Problem description>
Search the listing below for the string "from", then copy every line it appears in.

Exercise inputs>
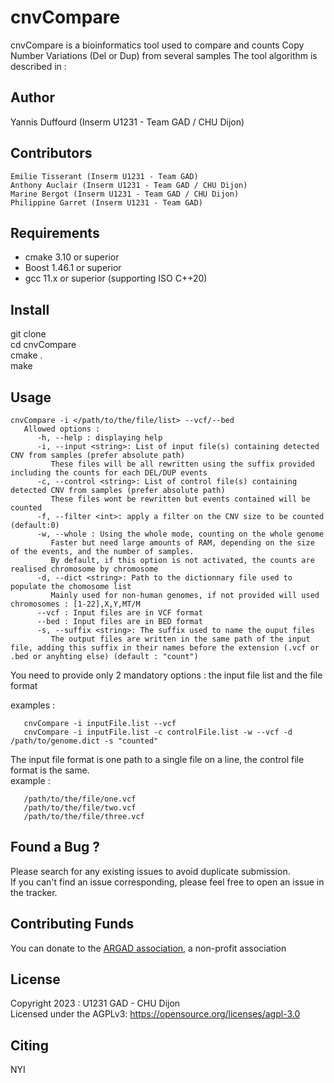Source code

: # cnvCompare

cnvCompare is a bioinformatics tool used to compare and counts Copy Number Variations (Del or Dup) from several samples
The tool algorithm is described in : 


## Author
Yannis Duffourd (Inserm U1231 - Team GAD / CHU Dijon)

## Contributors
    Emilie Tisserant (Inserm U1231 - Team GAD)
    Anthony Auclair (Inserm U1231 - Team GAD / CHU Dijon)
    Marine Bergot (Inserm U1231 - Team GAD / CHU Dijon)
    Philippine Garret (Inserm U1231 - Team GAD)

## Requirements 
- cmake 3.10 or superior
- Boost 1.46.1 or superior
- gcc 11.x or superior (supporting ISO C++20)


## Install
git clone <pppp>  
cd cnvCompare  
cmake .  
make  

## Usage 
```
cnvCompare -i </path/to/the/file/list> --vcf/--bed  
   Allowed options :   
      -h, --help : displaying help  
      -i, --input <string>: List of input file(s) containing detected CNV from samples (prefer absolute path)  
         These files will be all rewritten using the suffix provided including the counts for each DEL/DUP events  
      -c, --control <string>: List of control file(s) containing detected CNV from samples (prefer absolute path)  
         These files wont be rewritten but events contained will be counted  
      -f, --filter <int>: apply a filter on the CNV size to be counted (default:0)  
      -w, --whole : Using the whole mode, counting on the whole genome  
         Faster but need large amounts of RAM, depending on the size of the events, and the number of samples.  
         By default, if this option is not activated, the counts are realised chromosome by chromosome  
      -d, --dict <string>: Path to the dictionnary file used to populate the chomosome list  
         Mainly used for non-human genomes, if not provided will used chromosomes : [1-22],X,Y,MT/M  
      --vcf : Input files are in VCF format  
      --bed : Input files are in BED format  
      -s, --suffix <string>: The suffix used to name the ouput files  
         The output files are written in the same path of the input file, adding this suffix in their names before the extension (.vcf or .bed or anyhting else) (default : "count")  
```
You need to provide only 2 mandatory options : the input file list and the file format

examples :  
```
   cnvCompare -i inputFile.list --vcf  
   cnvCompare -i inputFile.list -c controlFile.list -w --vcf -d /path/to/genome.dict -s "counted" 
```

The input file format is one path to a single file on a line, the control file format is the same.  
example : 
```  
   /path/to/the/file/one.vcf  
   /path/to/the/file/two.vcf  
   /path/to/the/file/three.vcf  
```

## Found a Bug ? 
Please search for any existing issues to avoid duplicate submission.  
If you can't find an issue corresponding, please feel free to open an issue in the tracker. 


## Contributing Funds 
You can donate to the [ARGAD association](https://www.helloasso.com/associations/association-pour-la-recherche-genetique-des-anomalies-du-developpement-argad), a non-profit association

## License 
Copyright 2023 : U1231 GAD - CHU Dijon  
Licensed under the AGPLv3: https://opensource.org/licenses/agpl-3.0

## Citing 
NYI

==

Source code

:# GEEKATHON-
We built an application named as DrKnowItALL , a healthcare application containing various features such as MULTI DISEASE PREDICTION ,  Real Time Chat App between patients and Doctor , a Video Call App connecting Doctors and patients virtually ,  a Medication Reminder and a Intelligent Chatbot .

Result below>
cnvCompare is a bioinformatics tool used to compare and counts Copy Number Variations (Del or Dup) from several samples
      -i, --input <string>: List of input file(s) containing detected CNV from samples (prefer absolute path)  
      -c, --control <string>: List of control file(s) containing detected CNV from samples (prefer absolute path)  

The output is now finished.